Task to complete —
For each statement below, say yes or no according to the court opinion excerpt on Boys Markets, and quote the words of the excerpt that settle it.
1. In many state jurisdictions, a no-strike clause could be enforced by injunction.
2. Section 301 (a) was meant to provide an additional forum for enforcing collective-bargaining agreements.
3. The excerpt finds the arbitration-policy portion of Boys Markets fully applicable to the present case.

Text block —
## Begin
With direct reference to the argument that jurisdiction was withdrawn by the Norris-LaGuardia Act, Mr. Justice Douglas pointed out that even though a literal reading of that statute might bring the dispute within its terms, there was no policy justification for restricting § 301 (a) to damages suits and subjecting specific performance of an agreement to arbitrate grievance disputes to the inapposite provisions of that Act. 353 U. S., at 458.
These decisions and the holding of Boys Markets itself, make clear that the literal wording of the Norris-LaGuardia Act is not an insuperable obstacle to specific enforcement of a no-strike commitment in accordance with “the usual processes of the law.” 11
*423Fourth, Boys Markets stressed one anomalous consequence of Sinclair. In many state jurisdictions a no-strike clause could be enforced by injunction. The enactment of §301 (a), which was intended to provide an additional forum for the enforcement of collective-bargaining agreements,12 made it possible to remove state litigation to the federal forum,13 and then to foreclose any injunctive relief by reliance on the Norris-LaGuardia Act. 398 U. S., at 243-247. This incongruous result could not easily be squared with the intent of Congress in § 301 (a) to confer concurrent jurisdiction upon the state courts. That argument applies with equal force to this case.
Finally, Boys Markets emphasized the strong federal policy favoring settlement of labor disputes by arbitration. 398 U. S., at 242-243. Since, apart from statutory authorization, this method of settling disputes is available only when authorized by agreement between the parties, the policy favoring arbitration equally favors the making of enforceable agreements to arbitrate. For that reason, Boys Markets also emphasized the importance of ensuring enforceability of the union’s quid pro quo for the employer’s agreement to submit grievance disputes to arbitration. Id., at 247-249, 251-253. A sympathy strike in violation of a no-strike clause does *424not directly frustrate the arbitration process, but if the clause is not enforceable against such a strike, it does frustrate the more basic policy of motivating employers to agree to binding arbitration by giving them an effective “assurance of uninterrupted operation during the term of the agreement.” 14 This portion of Boys Markets is therefore not entirely applicable to the present case. Accordingly, it is essential to consider the importance of arbitration to the holding in Boys Markets. To that question I now turn.
## End
Available data —
## Begin
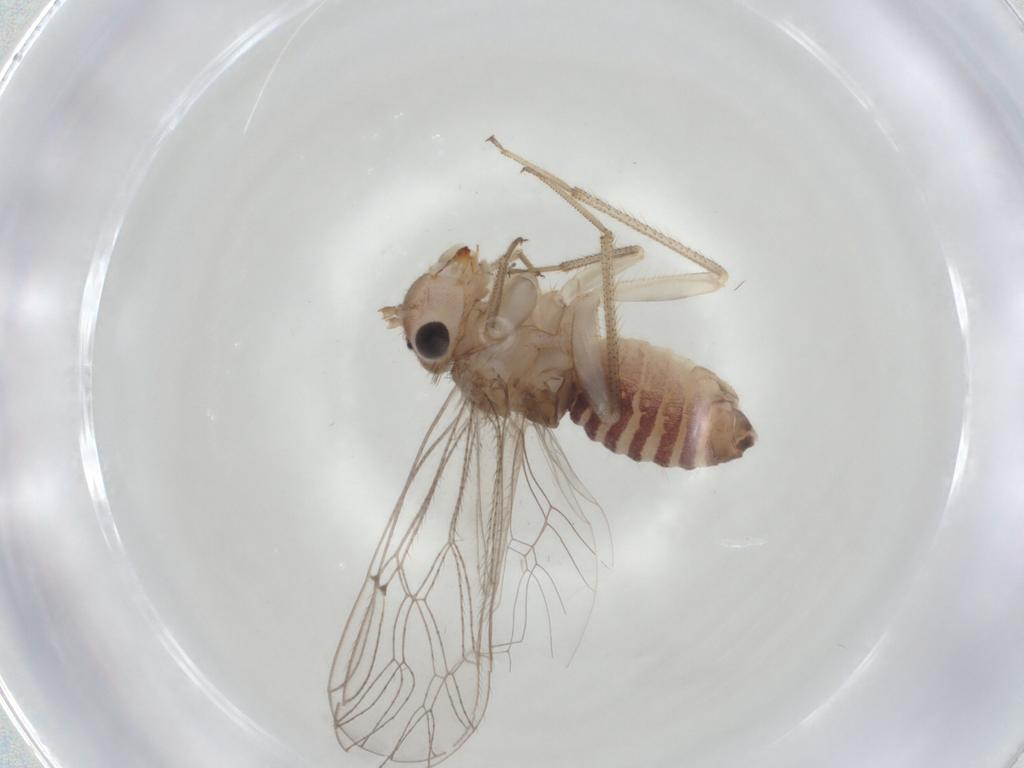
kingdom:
## End
Response —
1. Yes: "In many state jurisdictions a no-strike clause could be enforced by injunction."
2. Yes: "which was intended to provide an additional forum for the enforcement of collective-bargaining agreements"
3. No: "This portion of Boys Markets is therefore not entirely applicable to the present case."